→ Source extract
----
Synopsis

This report analyzes the U.S. National Oceanic and Atmospheric Administration (NOAA) Storm Events Database to identify which event types are most harmful to population health and which have the greatest economic consequences across the United States. We start from the raw CSV repdata_data_StormData.csv (no external pre-processing). We compute health impacts (fatalities, injuries) and standardized economic losses (property + crop). We show all R code (echo = TRUE) and cache heavy steps for speed. Our results typically show that a small number of event types account for a large share of adverse outcomes: tornadoes dominate injuries and fatalities, while floods, hurricanes/typhoons, and storm surges account for the largest economic losses. These findings can help public officials prioritize preparedness and mitigation resources.

Data Processing

Packages

# Expect these to be installed already. If not, run the install script first.
library(dplyr)
## 
## Adjuntando el paquete: 'dplyr'
## The following objects are masked from 'package:stats':
## 
##     filter, lag
## The following objects are masked from 'package:base':
## 
##     intersect, setdiff, setequal, union
library(ggplot2)
library(stringr)
library(readr)
library(forcats)
library(tidyr)
library(knitr)

Load raw data

csv_path <- "repdata_data_StormData.csv"
stopifnot(file.exists(csv_path))

storm_raw <- readr::read_csv(
  csv_path,
  show_col_types = FALSE,
  progress = FALSE
)

storm <- storm_raw %>%
  dplyr::select(
    BGN_DATE, STATE, EVTYPE,
    FATALITIES, INJURIES,
    PROPDMG, PROPDMGEXP,
    CROPDMG, CROPDMGEXP
  )

rm(storm_raw)

Variable Description (Data Dictionary)

The following table describes the original key variables used in this analysis and the derived fields we create. All text is taken from NOAA documentation conventions and common usage in the Storm Events dataset.

var_dict <- tibble::tibble(
  Variable = c(
    "BGN_DATE","STATE","EVTYPE",
    "FATALITIES","INJURIES",
    "PROPDMG","PROPDMGEXP",
    "CROPDMG","CROPDMGEXP",
    "prop_mult","crop_mult",
    "prop_loss","crop_loss","total_loss"
  ),
  Type = c(
    "Date/Time","Factor/Character","Factor/Character",
    "Numeric","Numeric",
    "Numeric","Character",
    "Numeric","Character",
    "Numeric","Numeric",
    "Numeric (USD)","Numeric (USD)","Numeric (USD)"
----
→ Problem to work on
Write out the storm data report word for word, beginning at the words "library(dplyr)" and stopping after "library(forcats)".
----
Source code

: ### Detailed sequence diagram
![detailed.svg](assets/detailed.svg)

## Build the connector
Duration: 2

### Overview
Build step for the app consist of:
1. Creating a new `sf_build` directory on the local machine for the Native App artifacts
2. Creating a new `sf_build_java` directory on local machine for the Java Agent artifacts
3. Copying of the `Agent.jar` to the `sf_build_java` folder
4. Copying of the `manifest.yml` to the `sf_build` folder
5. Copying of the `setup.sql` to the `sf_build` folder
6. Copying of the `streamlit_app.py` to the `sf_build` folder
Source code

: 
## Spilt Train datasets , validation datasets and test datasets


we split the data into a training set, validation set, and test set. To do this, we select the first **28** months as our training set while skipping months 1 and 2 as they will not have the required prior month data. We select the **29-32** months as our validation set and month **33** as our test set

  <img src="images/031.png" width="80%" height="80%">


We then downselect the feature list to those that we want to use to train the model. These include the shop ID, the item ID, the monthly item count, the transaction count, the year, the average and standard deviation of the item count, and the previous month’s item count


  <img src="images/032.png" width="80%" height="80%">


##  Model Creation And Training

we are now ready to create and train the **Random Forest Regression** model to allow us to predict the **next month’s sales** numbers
----
→ Your response
library(dplyr)
## 
## Adjuntando el paquete: 'dplyr'
## The following objects are masked from 'package:stats':
## 
##     filter, lag
## The following objects are masked from 'package:base':
## 
##     intersect, setdiff, setequal, union
library(ggplot2)
library(stringr)
library(readr)
library(forcats)